O café da manhã, o almoço, o jantar, estes momentos de comunhão familiar são sobretudo portugueses, em sua essência. Da corte e do povo português. Na Europa, nenhum outro povo possuía os hábitos alimentares dos lusitanos. Não era apenas comer, mas sim, por que comer.

Na corte portuguesa se comia de tudo. Os Bragança, sempre muito gordos, possuíam um apetite esmerado. Dom Pedro II amava canja. Por isso papagaios eram criados e sempre estavam à disposição nas panelas da corte. Mas e a galinha? A canja é um caldo de arroz e carne de ave: ia-se galinha, mas também papagaios, araras, gansos… A corte portuguesa, em certo aspecto, era uma das mais simples da Europa. Apreciavam bacalhau, mas não dispensavam e sabiam apreciar igualmente, sardinha.

Esse espírito de comer tal qual uma comunhão, os portugueses trouxeram ao Brasil. Isso gerou um matrimônio com os hábitos alimentares africanos e com a taba indígena, onde, à maneira da corte portuguesa, se comia festivamente em uma mesa enorme.

O brasileiro, esse rebento do trisal colonial, soube guardar essa ágape, até certo ponto. Aquela alegria de um churrasco, por exemplo. O que lamentamos, é que dantes esse espírito era diário. Hoje, está reservado para alguns momentos, alguns domingos. Domingos em que nossa memória ancestral se liga e revive o sentido maior de ser humano, sua raiz, a comunhão.

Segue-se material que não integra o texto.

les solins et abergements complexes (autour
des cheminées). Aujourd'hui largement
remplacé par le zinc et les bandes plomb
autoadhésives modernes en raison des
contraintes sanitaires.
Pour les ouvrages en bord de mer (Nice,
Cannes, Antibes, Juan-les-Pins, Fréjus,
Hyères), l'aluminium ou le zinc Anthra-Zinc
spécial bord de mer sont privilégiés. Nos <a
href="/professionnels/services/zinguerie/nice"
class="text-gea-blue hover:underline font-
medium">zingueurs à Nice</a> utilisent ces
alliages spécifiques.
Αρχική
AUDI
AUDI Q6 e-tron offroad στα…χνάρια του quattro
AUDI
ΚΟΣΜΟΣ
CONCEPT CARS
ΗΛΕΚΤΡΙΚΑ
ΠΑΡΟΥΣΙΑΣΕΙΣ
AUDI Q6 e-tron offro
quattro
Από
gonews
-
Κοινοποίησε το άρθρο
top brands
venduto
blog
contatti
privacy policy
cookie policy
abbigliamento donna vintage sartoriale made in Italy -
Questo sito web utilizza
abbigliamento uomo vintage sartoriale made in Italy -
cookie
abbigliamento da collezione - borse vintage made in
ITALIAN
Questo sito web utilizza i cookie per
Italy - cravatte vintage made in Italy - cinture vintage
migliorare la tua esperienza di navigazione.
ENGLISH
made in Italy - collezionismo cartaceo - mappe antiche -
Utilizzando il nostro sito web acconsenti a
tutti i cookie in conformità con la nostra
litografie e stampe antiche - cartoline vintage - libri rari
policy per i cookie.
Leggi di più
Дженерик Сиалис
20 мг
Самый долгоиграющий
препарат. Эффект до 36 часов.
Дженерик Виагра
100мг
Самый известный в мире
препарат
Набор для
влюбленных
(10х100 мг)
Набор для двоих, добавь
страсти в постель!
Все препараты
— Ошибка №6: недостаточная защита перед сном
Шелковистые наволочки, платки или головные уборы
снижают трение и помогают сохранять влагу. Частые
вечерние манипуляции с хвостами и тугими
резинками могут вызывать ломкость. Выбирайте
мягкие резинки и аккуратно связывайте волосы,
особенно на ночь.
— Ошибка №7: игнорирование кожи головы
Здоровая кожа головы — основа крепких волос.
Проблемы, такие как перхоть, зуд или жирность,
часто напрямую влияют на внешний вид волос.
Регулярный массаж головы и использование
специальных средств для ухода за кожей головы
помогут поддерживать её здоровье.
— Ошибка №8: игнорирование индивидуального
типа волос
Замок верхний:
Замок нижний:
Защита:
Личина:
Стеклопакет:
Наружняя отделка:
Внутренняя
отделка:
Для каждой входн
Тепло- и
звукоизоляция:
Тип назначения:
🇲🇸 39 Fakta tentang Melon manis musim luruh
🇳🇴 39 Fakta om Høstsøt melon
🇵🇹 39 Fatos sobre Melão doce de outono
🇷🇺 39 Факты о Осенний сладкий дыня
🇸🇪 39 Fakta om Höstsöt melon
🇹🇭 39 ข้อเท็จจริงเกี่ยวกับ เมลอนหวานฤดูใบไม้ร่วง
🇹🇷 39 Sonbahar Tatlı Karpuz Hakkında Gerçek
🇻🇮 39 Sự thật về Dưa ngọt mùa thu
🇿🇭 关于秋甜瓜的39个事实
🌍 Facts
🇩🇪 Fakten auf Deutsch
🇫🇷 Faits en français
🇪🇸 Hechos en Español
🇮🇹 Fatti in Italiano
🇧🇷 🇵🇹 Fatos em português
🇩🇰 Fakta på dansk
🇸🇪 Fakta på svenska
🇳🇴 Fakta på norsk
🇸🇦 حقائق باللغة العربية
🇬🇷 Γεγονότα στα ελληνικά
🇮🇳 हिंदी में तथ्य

Esse é o significado do alimento, a comunhão. Cristo sempre come e bebe acompanhado. De qualquer pessoa, do pecador ao religioso, sempre Cristo está à mesa com convivas. Seu prato e sua taça, são porque há o prato e a taça para o outro, e assim se desvela o sentido maior do viver: a comida e a partilha, com muita alegria.